**DATA SHOWN**
□ □ □

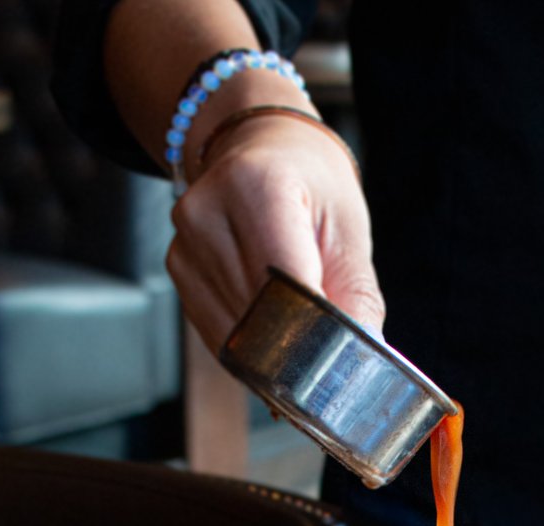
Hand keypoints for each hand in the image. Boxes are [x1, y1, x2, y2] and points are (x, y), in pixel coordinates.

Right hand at [167, 111, 384, 356]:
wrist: (263, 149)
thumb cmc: (312, 186)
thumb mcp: (348, 230)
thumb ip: (357, 296)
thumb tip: (364, 357)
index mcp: (257, 186)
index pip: (285, 285)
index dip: (315, 331)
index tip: (340, 358)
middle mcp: (208, 212)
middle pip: (258, 314)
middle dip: (298, 345)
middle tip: (329, 355)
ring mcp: (185, 242)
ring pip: (237, 332)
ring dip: (274, 348)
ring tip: (300, 327)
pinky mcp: (178, 269)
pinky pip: (218, 331)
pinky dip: (251, 343)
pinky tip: (270, 324)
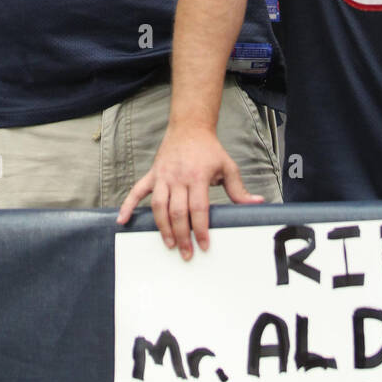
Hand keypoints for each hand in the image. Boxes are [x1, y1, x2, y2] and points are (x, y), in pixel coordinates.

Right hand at [117, 126, 262, 259]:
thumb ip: (239, 190)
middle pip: (177, 211)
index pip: (198, 209)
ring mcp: (163, 176)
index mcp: (197, 177)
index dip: (200, 229)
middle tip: (186, 254)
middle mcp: (178, 177)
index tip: (204, 245)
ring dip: (162, 227)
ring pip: (158, 206)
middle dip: (182, 235)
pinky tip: (122, 220)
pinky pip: (137, 191)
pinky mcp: (153, 174)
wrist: (190, 127)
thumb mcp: (228, 167)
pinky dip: (128, 206)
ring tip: (168, 244)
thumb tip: (258, 204)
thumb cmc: (210, 150)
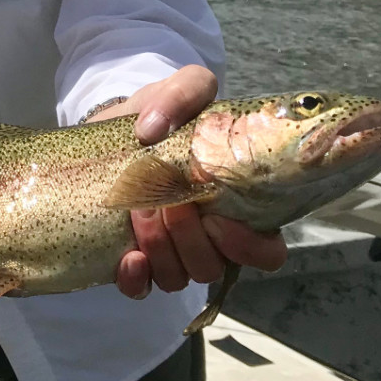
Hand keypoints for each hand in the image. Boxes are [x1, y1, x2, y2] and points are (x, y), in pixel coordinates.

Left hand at [89, 66, 288, 296]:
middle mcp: (209, 240)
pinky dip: (135, 278)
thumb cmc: (161, 116)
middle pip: (213, 266)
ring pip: (179, 278)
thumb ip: (184, 92)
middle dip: (190, 237)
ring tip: (139, 208)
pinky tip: (127, 256)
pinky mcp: (135, 263)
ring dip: (160, 247)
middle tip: (168, 201)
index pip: (267, 252)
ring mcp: (171, 255)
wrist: (114, 133)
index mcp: (237, 207)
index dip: (249, 247)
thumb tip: (153, 130)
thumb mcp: (179, 91)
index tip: (218, 218)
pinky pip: (140, 289)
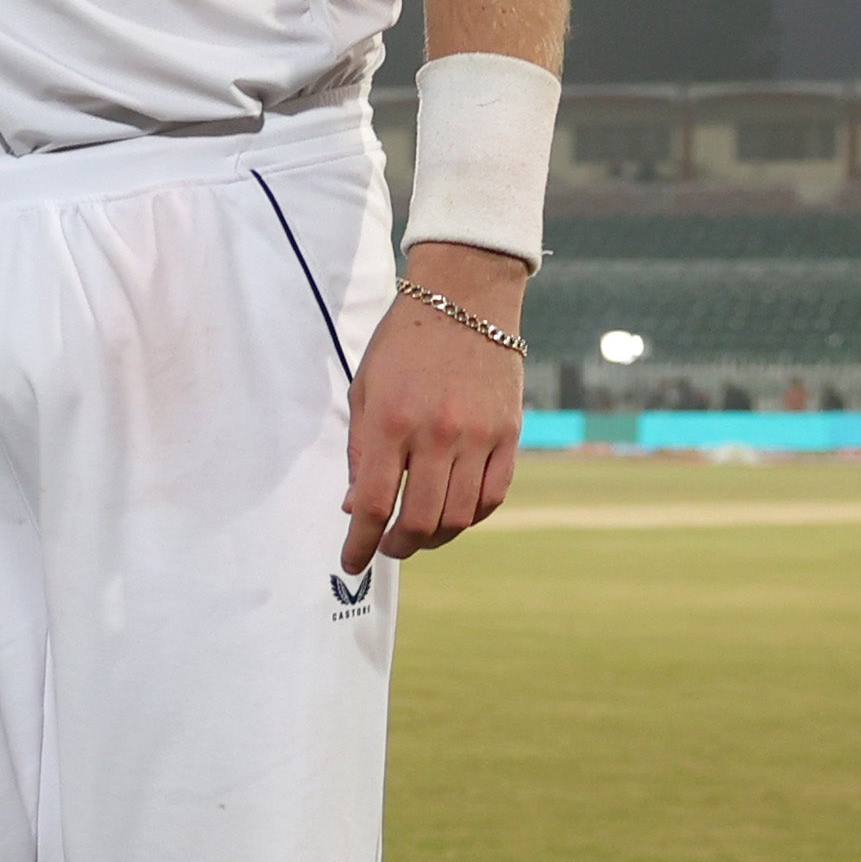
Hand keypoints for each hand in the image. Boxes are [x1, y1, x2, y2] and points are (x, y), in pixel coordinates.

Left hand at [340, 249, 526, 577]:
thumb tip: (356, 508)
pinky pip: (493, 495)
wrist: (465, 299)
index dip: (359, 543)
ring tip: (417, 536)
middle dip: (397, 547)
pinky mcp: (509, 434)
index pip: (373, 504)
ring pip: (459, 516)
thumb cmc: (404, 344)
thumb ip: (360, 451)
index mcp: (391, 423)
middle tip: (386, 548)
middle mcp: (437, 434)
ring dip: (433, 538)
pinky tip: (453, 515)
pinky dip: (471, 516)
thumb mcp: (365, 391)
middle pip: (419, 520)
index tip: (351, 562)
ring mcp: (478, 436)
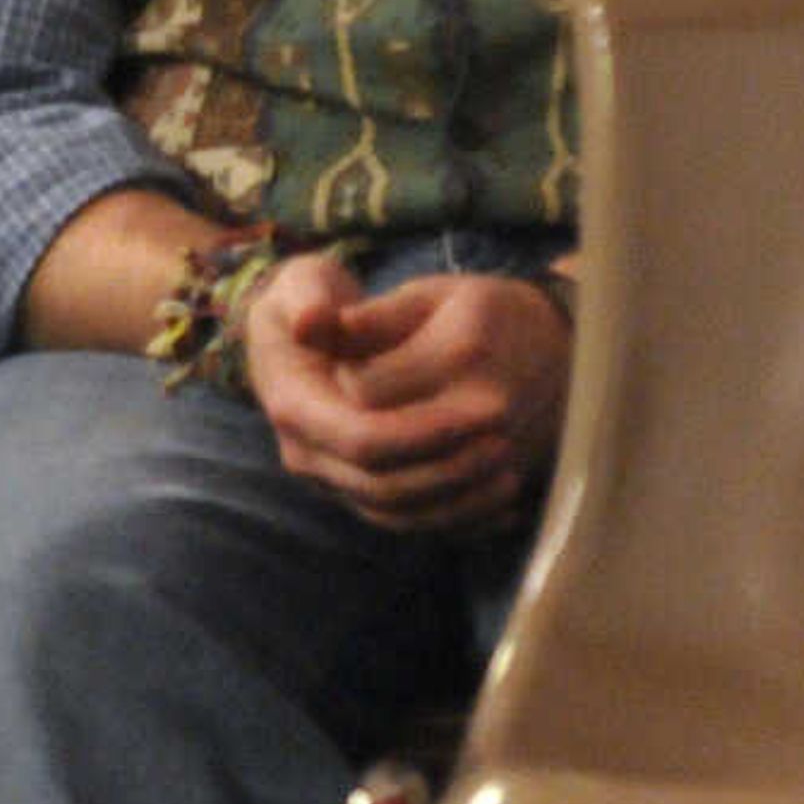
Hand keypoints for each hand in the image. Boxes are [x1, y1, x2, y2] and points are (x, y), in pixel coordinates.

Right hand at [245, 258, 571, 534]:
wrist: (300, 336)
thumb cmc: (311, 299)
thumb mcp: (306, 281)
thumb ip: (309, 296)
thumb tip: (310, 321)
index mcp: (292, 405)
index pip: (362, 438)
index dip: (426, 433)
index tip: (491, 408)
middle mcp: (304, 452)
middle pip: (382, 485)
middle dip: (449, 469)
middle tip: (508, 442)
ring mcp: (330, 478)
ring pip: (396, 513)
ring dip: (457, 500)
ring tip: (511, 474)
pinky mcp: (358, 492)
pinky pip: (408, 522)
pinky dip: (456, 518)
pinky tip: (502, 505)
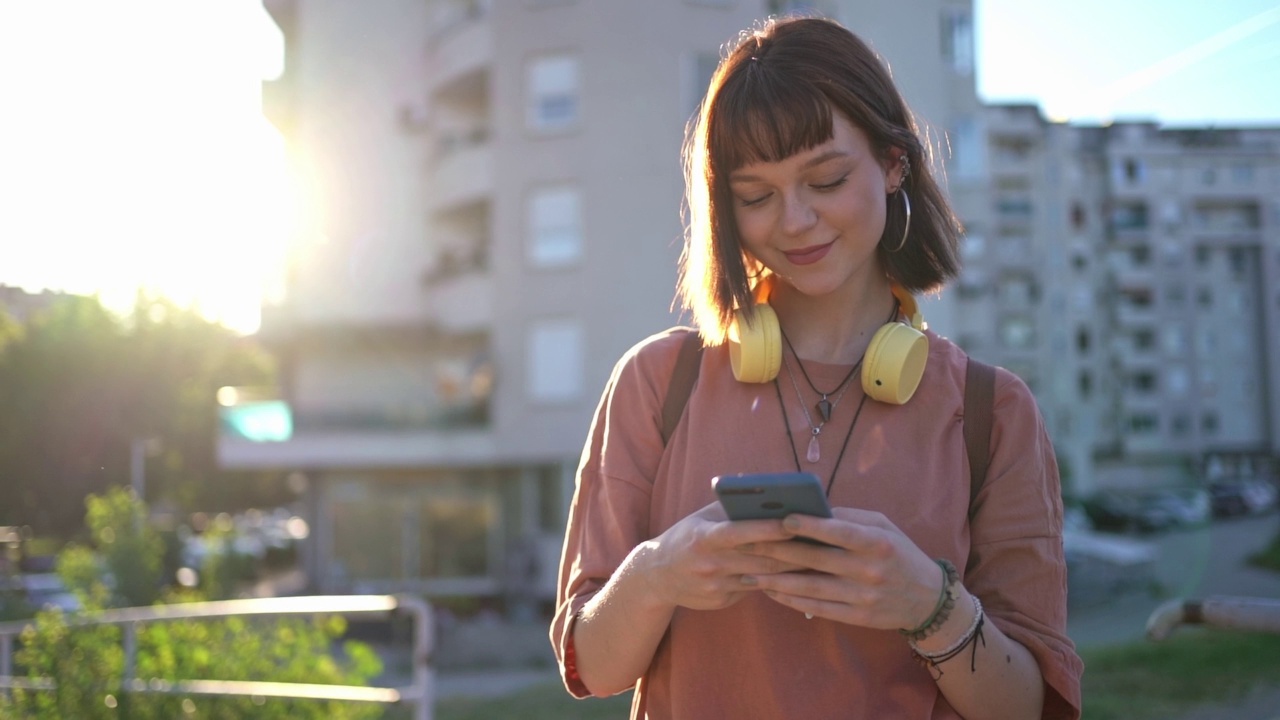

□ □ □

Set down exactly, and only, the lines from the one containing "middle tip: (508, 442)" through the last line of the entries. Pictures do not belong in the copy.

**ANSWER TO THE PROBLEM**
middle tip: (508, 442)
ring mcp: (330, 478)
ring pip: (396, 513)
ring dip: (457, 500)
ring tip: (511, 474)
pinky mcp: (358, 492)
pinky pip: (408, 522)
pinky dip: (456, 518)
pinky tip: (502, 505)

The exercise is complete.